Remove all the stored wireless network profiles and search for the network again. Here's How to Remove Stored Wireless Network Profiles for XP, Vista, and Windows 7

I'm also curious about your comment about slow access with a wired connection.

Let's do a test using the wired connection and another computer on the same router.
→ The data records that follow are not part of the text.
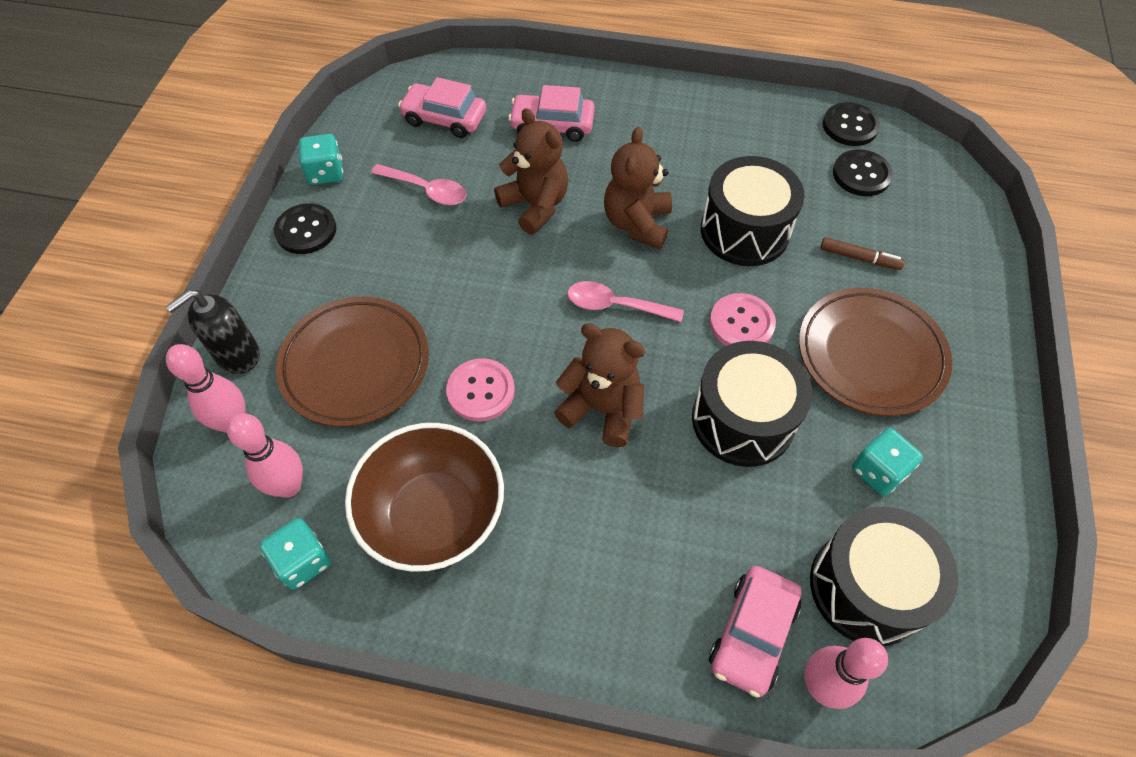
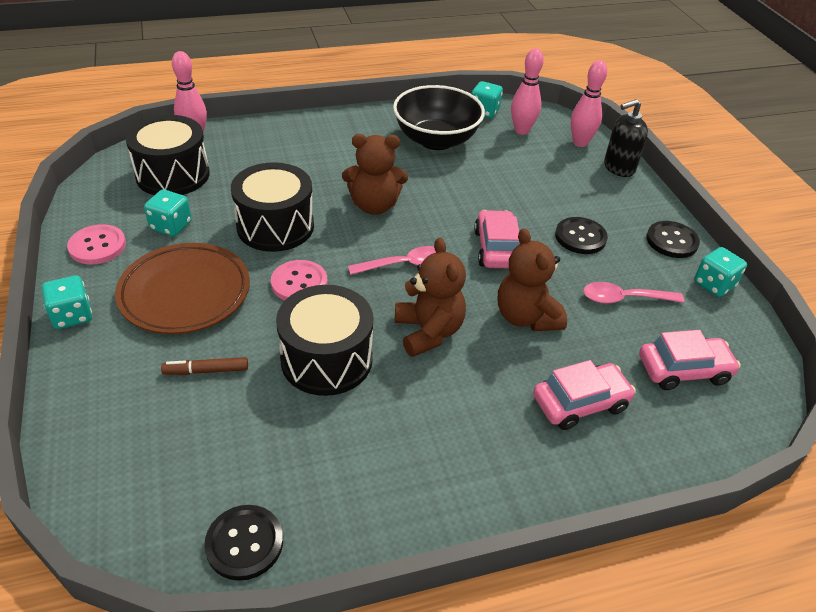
camera: 150 degrees right, 15 degrees down
(237, 355) = (618, 168): black soap dispenser -> black soap dispenser turned 135 degrees counterclockwise
(355, 365) = (546, 183): brown plate -> none
(434, 515) = (436, 140): brown bowl -> black bowl
(481, 391) = (458, 192): pink button -> pink button (97, 246)
(535, 205) = (526, 317): brown teddy bear -> brown teddy bear turned 45 degrees clockwise
(752, 634) = (236, 144): pink car -> pink car (497, 249)
(861, 175) = (218, 471): black button -> black button (580, 237)
(995, 368) = (72, 315): none -> turquoise dice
Run this SpeedTest and post the link to the results here. To this on each of the computers, we want to compare the difference.

.


----------



## royboy2 (Oct 24, 2010)

How do I remove encryption from router ? There are no stored wireless network profiles.I will connect via ethernet cable and run speed test. Thank you


----------



## TerryNet (Mar 23, 2005)

> How do I remove encryption from router ?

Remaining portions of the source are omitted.